EXERCISE TEXT.
I think I could improve my giving in a few ways. I’m not sure what the best US organizations are for political change, and I worry that I’ve defaulted to the obvious large ones. I’m pretty sure my giving looks like the stereotype of the wealthy white liberal elite of America. I would also like to find more organizations that organize grassroots political action in developing countries to support. Suggestions, comments, and criticisms are welcome.

(Records from a dataset)
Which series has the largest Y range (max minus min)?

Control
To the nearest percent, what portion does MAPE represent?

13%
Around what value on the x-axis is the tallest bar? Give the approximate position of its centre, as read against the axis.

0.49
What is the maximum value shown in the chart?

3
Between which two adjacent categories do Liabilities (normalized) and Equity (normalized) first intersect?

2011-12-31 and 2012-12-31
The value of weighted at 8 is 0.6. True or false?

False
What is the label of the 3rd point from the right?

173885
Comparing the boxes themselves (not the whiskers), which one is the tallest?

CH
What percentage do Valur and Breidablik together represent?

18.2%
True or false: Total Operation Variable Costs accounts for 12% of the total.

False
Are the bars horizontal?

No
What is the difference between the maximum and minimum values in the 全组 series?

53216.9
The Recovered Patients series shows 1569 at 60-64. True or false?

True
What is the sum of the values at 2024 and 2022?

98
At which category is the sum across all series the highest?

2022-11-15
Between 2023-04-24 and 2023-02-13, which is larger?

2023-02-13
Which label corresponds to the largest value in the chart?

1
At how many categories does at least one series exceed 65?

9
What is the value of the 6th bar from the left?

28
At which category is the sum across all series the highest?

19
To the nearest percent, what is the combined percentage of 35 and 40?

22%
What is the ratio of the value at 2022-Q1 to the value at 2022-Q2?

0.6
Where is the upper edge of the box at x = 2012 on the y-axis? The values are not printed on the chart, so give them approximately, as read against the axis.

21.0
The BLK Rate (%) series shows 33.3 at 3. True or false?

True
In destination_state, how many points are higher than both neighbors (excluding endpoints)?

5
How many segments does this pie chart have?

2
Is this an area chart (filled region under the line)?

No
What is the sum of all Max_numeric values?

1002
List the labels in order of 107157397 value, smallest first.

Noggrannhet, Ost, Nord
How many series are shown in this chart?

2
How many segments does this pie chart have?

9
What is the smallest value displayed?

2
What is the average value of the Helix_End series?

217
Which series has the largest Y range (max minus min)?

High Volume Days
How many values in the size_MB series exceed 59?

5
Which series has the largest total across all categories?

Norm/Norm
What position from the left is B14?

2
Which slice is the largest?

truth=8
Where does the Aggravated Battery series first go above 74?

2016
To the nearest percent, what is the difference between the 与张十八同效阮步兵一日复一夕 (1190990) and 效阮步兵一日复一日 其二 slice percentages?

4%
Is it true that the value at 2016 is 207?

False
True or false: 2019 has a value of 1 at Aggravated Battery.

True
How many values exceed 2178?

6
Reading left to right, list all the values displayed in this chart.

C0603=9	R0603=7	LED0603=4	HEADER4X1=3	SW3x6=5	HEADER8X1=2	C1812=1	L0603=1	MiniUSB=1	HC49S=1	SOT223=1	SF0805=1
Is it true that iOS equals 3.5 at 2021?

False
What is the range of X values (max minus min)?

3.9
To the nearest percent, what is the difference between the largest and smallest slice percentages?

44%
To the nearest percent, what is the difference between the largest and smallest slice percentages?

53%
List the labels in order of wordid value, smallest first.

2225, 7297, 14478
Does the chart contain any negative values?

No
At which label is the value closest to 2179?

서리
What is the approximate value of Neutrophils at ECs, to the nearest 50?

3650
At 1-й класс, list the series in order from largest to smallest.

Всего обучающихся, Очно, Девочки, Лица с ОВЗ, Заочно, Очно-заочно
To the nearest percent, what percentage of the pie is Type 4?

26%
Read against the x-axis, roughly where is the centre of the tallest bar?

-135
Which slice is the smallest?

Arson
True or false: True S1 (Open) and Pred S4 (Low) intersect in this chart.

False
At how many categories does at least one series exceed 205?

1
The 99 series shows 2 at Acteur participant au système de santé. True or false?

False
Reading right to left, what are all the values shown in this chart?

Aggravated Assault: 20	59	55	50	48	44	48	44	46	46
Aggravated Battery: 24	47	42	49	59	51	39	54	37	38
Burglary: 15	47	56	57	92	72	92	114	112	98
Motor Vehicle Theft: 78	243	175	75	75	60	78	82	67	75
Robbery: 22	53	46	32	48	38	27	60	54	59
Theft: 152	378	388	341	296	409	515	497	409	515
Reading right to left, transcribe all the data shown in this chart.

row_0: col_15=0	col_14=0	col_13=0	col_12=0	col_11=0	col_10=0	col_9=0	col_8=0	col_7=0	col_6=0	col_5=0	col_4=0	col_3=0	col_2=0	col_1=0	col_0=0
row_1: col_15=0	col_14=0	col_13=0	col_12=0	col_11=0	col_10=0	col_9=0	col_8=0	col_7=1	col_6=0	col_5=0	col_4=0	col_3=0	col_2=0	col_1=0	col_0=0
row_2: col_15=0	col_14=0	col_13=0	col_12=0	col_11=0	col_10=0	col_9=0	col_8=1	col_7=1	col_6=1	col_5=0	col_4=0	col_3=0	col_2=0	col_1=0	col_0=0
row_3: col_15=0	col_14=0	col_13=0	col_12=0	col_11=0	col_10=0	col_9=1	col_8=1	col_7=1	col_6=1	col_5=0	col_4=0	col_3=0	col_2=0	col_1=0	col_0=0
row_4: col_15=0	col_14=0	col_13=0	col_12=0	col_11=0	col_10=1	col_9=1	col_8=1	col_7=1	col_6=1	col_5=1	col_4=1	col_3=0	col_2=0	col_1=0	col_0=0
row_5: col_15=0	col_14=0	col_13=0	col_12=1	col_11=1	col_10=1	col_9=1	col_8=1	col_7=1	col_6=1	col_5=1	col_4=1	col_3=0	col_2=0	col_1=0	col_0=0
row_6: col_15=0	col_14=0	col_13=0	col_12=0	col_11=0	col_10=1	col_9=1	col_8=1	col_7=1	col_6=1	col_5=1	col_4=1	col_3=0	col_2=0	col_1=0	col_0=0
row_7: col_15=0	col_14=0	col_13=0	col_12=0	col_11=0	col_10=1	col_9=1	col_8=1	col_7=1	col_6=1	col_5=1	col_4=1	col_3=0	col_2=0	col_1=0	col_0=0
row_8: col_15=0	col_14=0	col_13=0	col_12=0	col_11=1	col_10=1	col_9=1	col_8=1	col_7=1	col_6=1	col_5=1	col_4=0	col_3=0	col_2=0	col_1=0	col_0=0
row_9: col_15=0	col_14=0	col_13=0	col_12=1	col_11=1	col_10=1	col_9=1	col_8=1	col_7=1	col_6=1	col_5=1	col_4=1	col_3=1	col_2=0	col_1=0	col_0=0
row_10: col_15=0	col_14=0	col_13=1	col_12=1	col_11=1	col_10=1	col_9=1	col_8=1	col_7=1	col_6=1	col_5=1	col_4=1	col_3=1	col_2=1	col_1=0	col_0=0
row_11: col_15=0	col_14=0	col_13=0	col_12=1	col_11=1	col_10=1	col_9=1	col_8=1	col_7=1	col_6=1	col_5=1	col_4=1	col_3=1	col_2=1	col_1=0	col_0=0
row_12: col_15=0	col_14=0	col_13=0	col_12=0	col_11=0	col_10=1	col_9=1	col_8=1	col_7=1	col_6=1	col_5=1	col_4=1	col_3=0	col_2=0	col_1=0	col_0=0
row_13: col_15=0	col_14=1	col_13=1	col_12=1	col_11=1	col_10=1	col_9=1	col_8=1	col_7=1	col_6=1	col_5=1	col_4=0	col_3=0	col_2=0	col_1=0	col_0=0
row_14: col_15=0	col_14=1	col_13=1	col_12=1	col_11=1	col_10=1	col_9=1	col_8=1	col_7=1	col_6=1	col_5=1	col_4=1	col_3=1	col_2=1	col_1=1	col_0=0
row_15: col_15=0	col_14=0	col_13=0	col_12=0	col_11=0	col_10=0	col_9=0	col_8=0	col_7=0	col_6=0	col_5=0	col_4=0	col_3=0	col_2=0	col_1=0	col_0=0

STUDY QUESTIONS.
1. List every kind of response the writer of the charitable giving text says is welcome.
2. Answer from the charitable giving text:
(a) What does the writer worry they have defaulted to?
(b) Where would the writer like to find organizations that organize grassroots political action?
(c) What stereotype does the writer think their giving looks like?

ANSWER SECTION.
1. Suggestions, comments, criticisms

2.
(a) The obvious large organizations
(b) In developing countries
(c) The wealthy white liberal elite of America